Work order
Once the line with "ring mcp: (1310, 895)" is found in the material, write out that line and every later line exactly, through the end.

Provided records

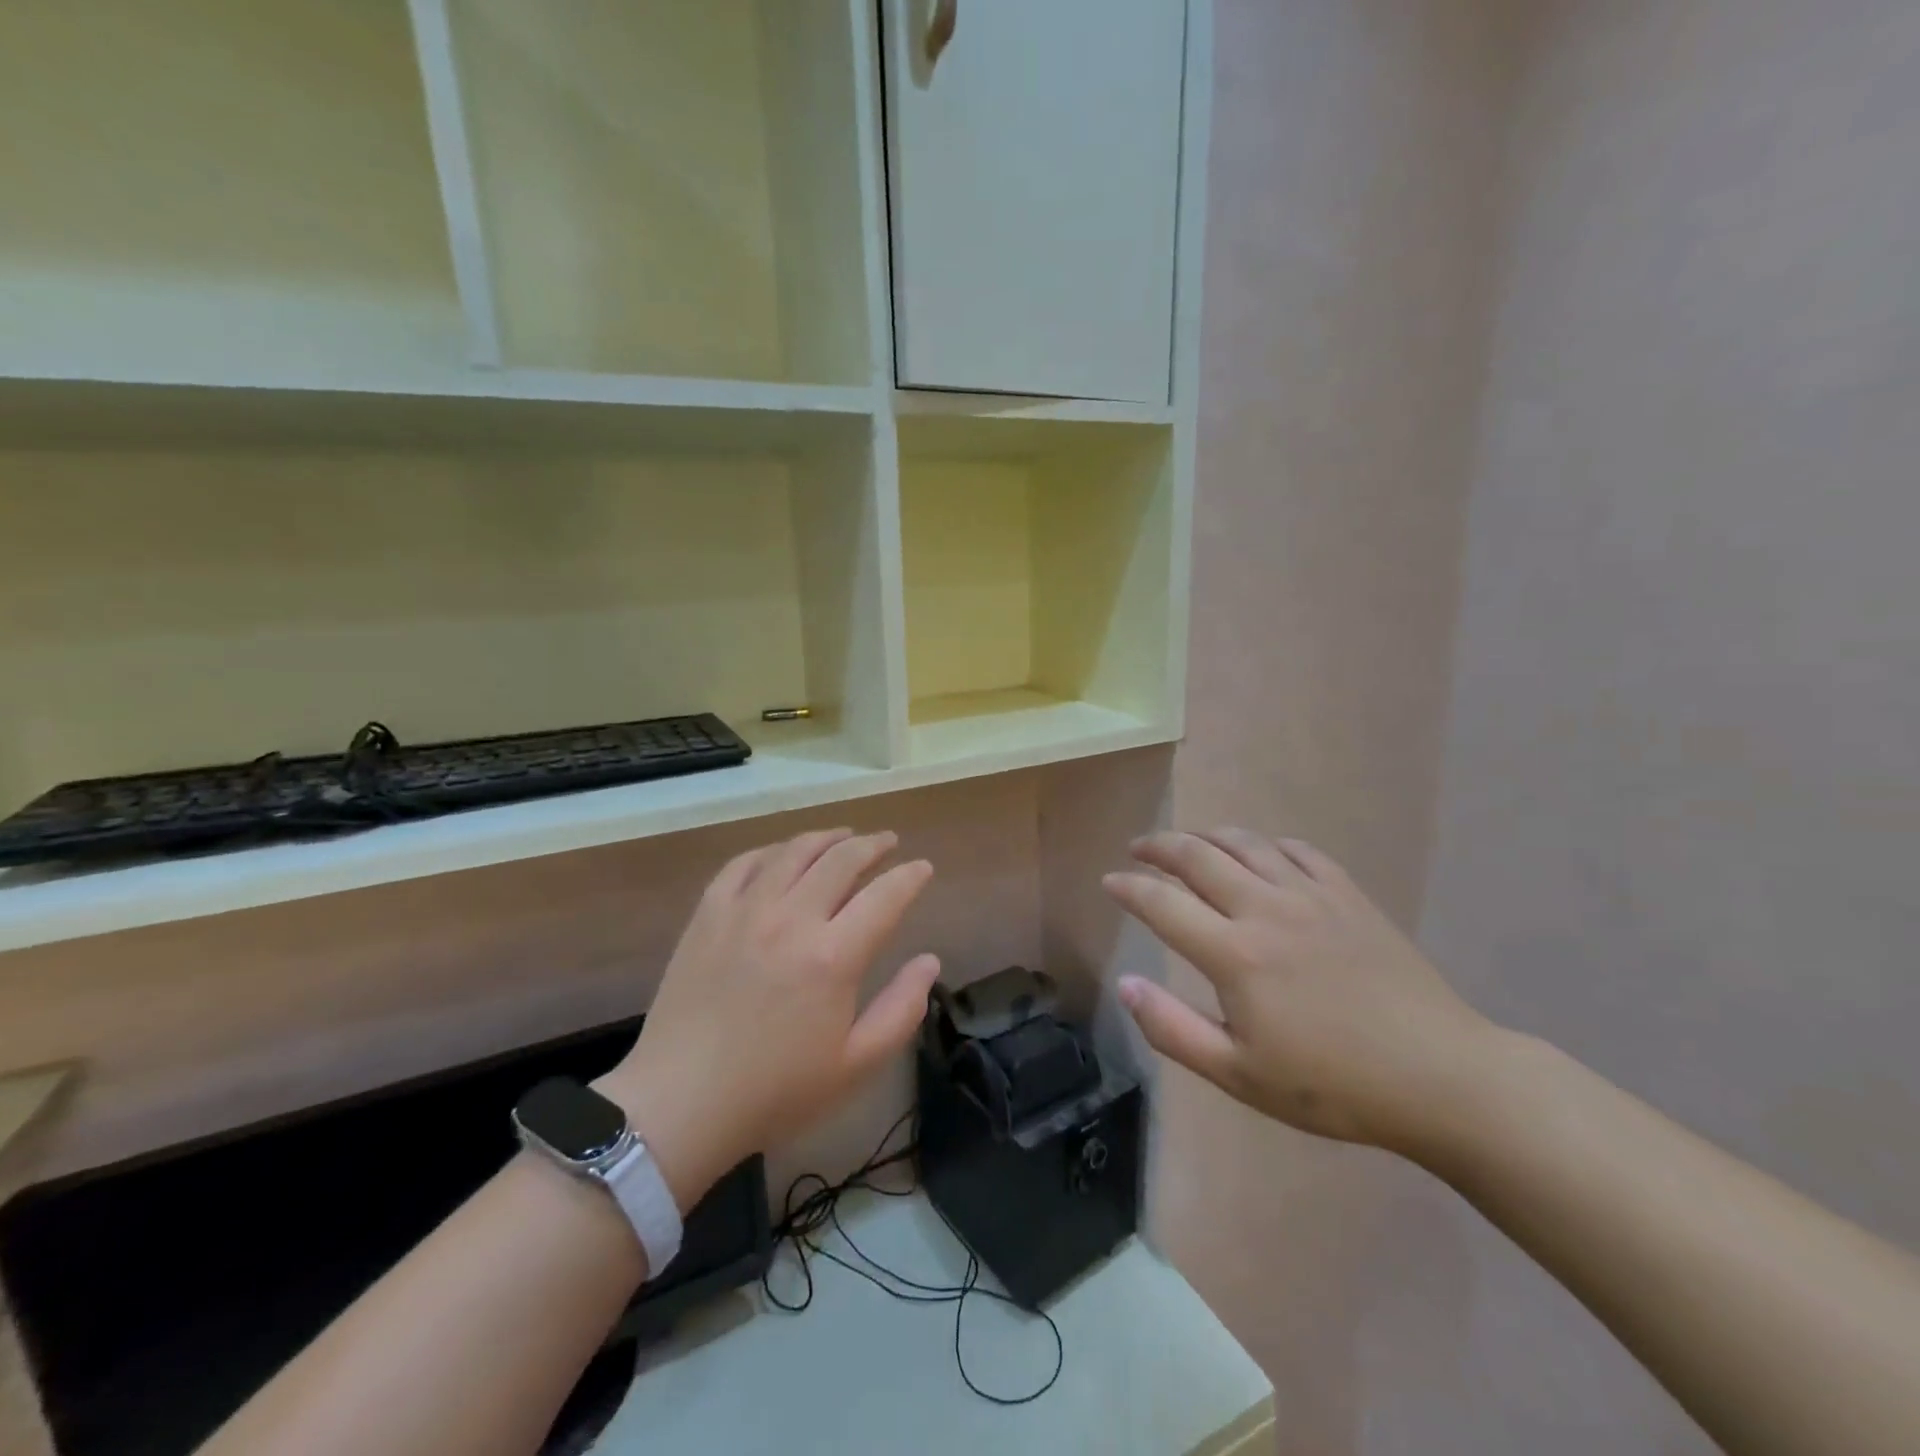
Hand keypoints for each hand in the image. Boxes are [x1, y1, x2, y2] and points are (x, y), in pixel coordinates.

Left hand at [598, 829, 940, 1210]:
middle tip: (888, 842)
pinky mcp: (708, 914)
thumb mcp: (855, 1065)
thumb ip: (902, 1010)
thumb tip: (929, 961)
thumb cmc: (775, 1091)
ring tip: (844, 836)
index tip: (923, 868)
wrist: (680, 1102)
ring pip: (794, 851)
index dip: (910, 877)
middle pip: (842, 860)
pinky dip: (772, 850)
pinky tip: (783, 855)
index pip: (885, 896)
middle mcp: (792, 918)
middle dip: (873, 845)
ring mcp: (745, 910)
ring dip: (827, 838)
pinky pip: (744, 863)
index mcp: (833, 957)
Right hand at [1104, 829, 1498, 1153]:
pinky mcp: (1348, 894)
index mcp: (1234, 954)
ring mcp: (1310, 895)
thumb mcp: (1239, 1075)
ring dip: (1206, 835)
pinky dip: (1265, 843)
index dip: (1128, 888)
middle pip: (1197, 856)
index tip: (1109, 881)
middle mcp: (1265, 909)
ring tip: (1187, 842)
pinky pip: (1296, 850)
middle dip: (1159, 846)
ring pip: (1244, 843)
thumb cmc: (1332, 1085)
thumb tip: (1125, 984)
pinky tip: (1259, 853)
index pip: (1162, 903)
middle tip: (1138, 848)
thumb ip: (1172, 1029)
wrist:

Exercise solution
ring mcp: (1310, 895)
thumb mcp: (1239, 1075)
ring dip: (1206, 835)
pinky dip: (1265, 843)
index dip: (1128, 888)
middle pip: (1197, 856)
index tip: (1109, 881)
middle mcp: (1265, 909)
ring tip: (1187, 842)
pinky pip: (1296, 850)
middle dip: (1159, 846)
ring pip: (1244, 843)
thumb cmc: (1332, 1085)
thumb tip: (1125, 984)
pinky tip: (1259, 853)
index pip: (1162, 903)
middle tip: (1138, 848)
thumb ip: (1172, 1029)
wrist:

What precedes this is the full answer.